After the match the Falmouth R.F.C. supporters provided a real Cornish tea complete with Cornish pasties. After climbing the 112 steps of Jacob’s ladder, the party rested awhile in the Summer Hill Hotel. Again, the singing was a notable feature of the evening, and the landlady was so pleased with Pontypridd R.F.C. that she gave a trophy for the clubroom at the Greyhound – a monk. The party returned to Penzance at 11.30 and Buster Brown was elected chairman for the evening, and everyone had to sing a solo in turn. The solos of Dai Rogers and Mr O’Neil will long be remembered.
On Tuesday the touring party left Penzance at 8.45 a.m. and stopped at Exeter for lunch and Gloucester for tea. The bus arrived at Cardiff at 8.15 p.m., and some of the players were dropped off en route up the old A470. The majority went on to Pontypridd and disembarked at the Post Office – and no doubt immediately popped into the Greyhound for a last drink before going home?

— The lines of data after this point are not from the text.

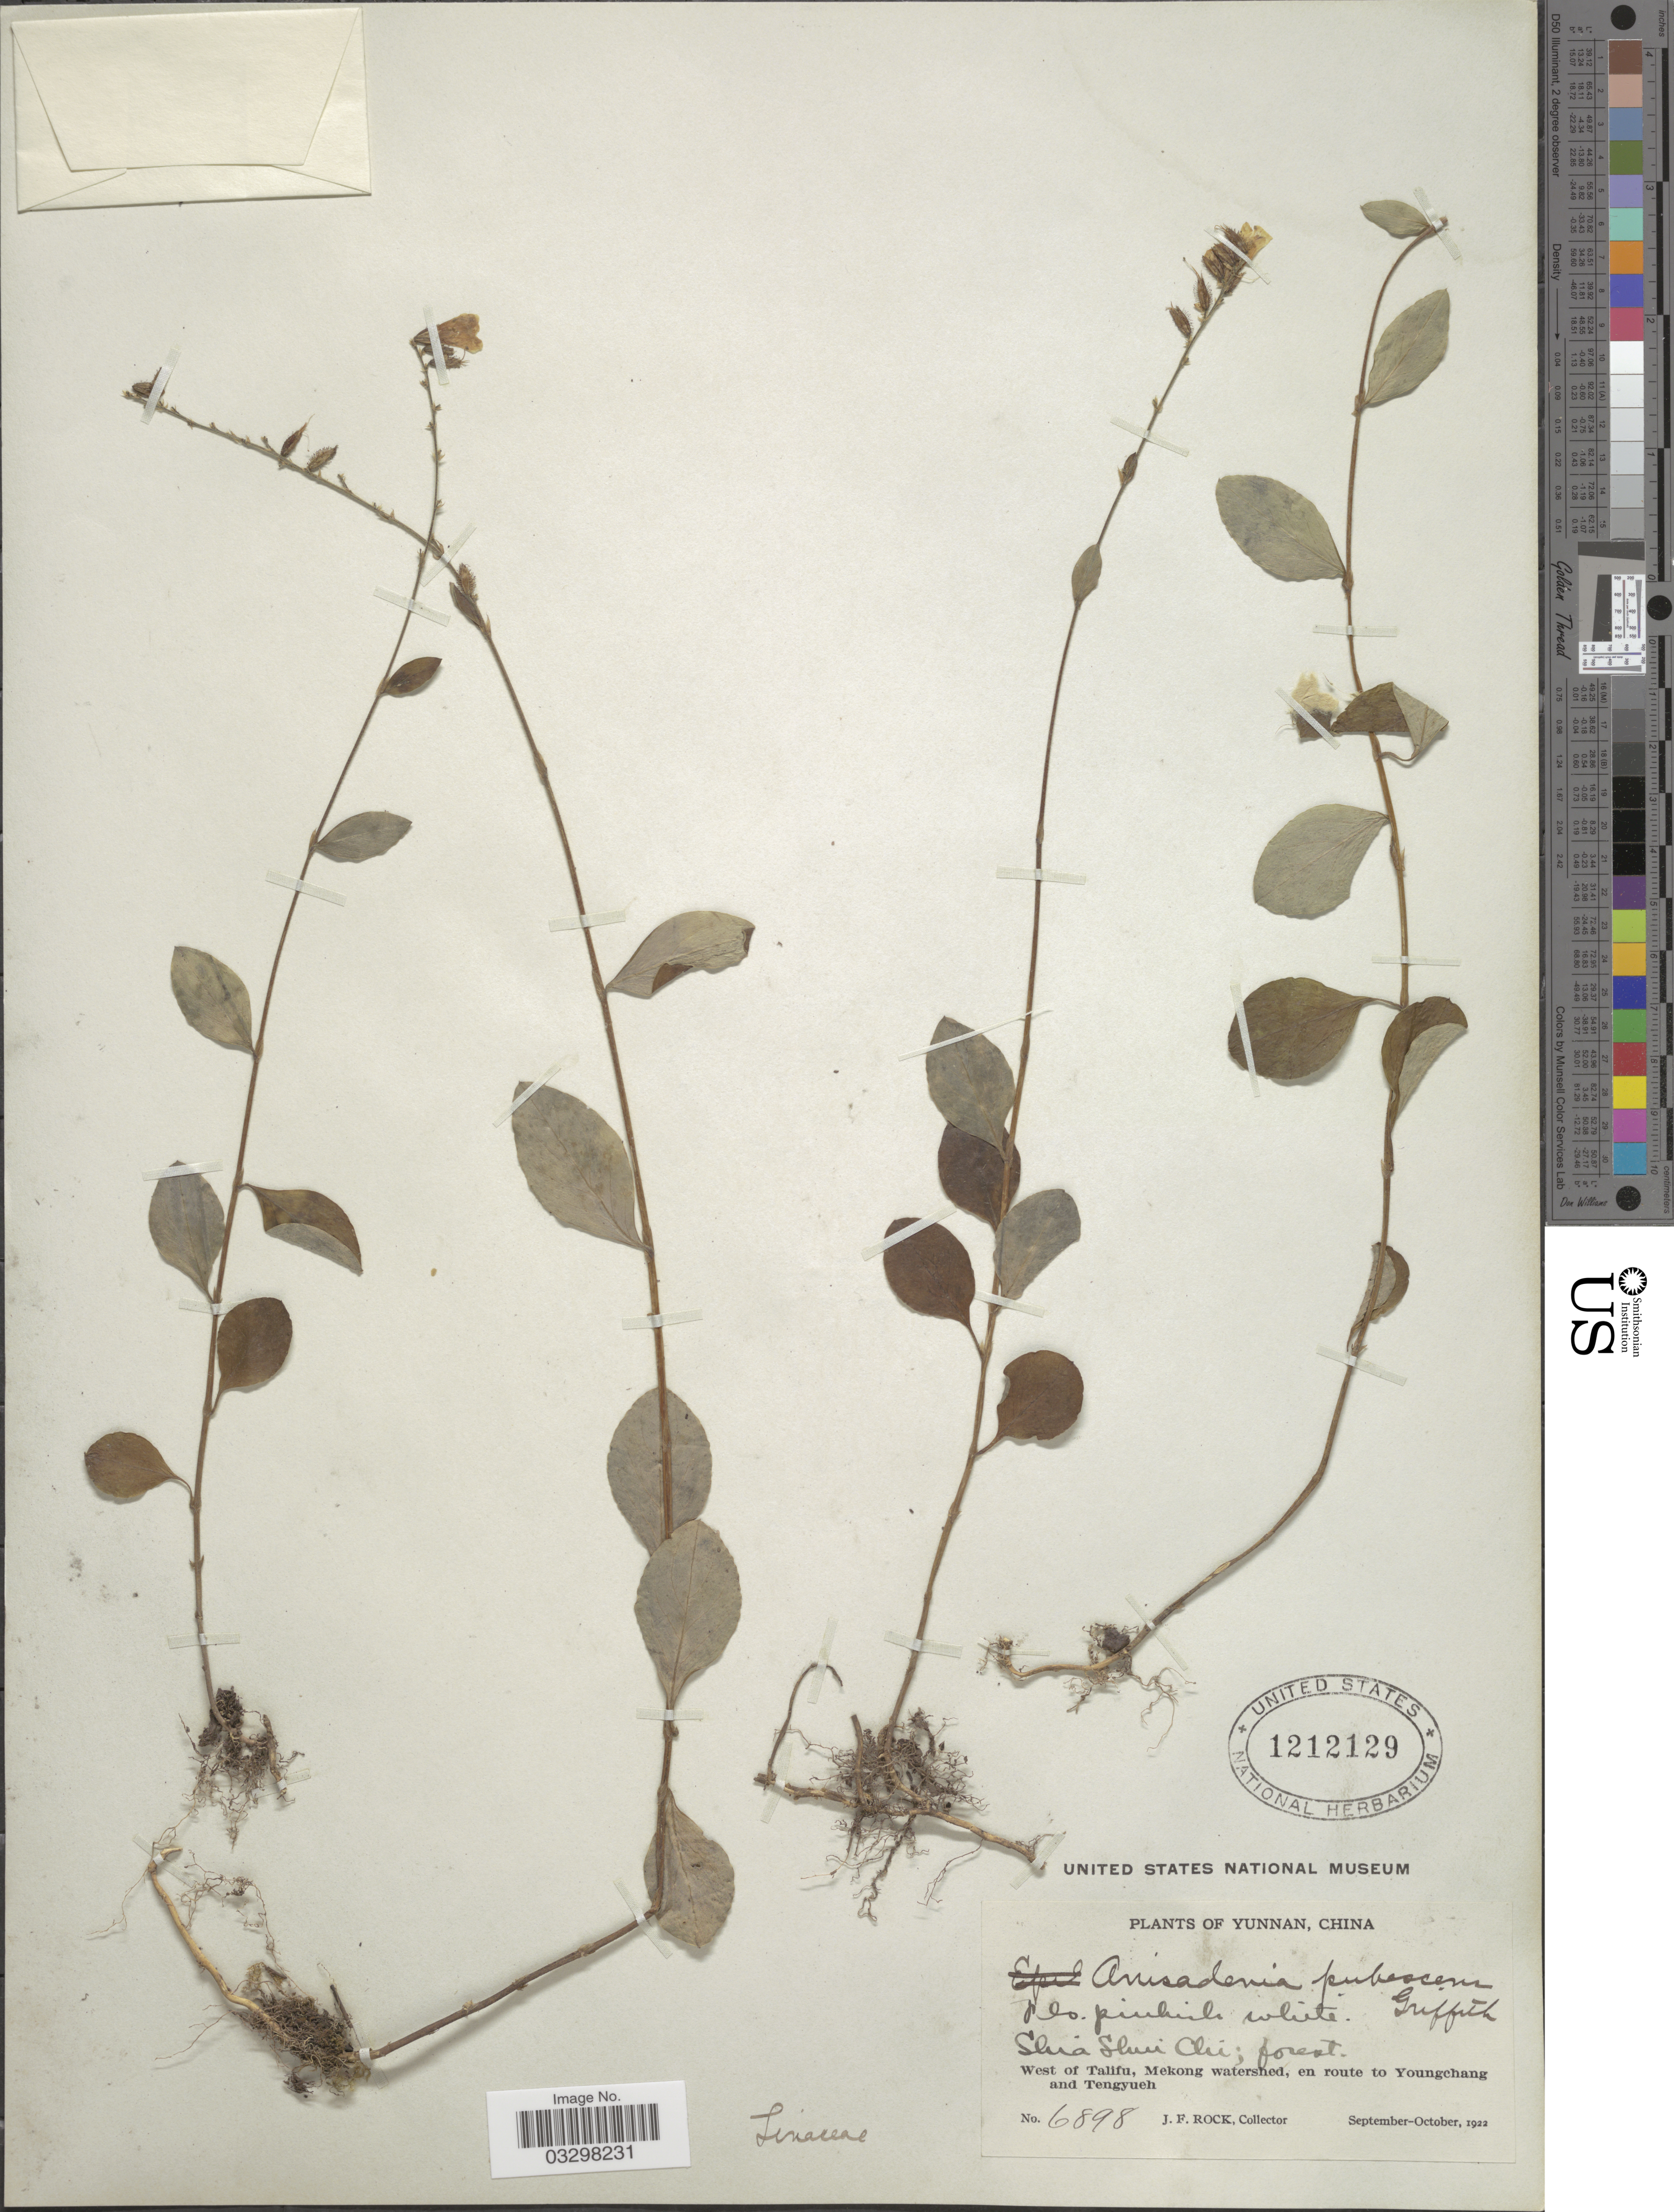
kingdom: Plantae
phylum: Tracheophyta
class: Magnoliopsida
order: Malpighiales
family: Linaceae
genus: Anisadenia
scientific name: Anisadenia pubescens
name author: Griff.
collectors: J. Rock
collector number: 6898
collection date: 1922-09/1922-10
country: China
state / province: Yunnan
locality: Shia Shui Chi; forest. West of Talifu, Mekong watershed, en route to Youngchang and Tengyueh.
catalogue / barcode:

The photograph of a tour party outside the Marine Hotel was taken a few years later, in 1956, but Dai Rogers is still there, standing on the left in the second row at the back. Buster Brown was a hooker who played many games for Ponty in the early 50s, and Josh O’Neil was a long serving committee man and supporter of the club. Josh had been the club Chairman in 1911, so must have been clocking on a bit in 1952. A great character, with a powerful voice that he often used to good effect in matches at Ynysyngharad Park, offering his advice to players and especially to referees.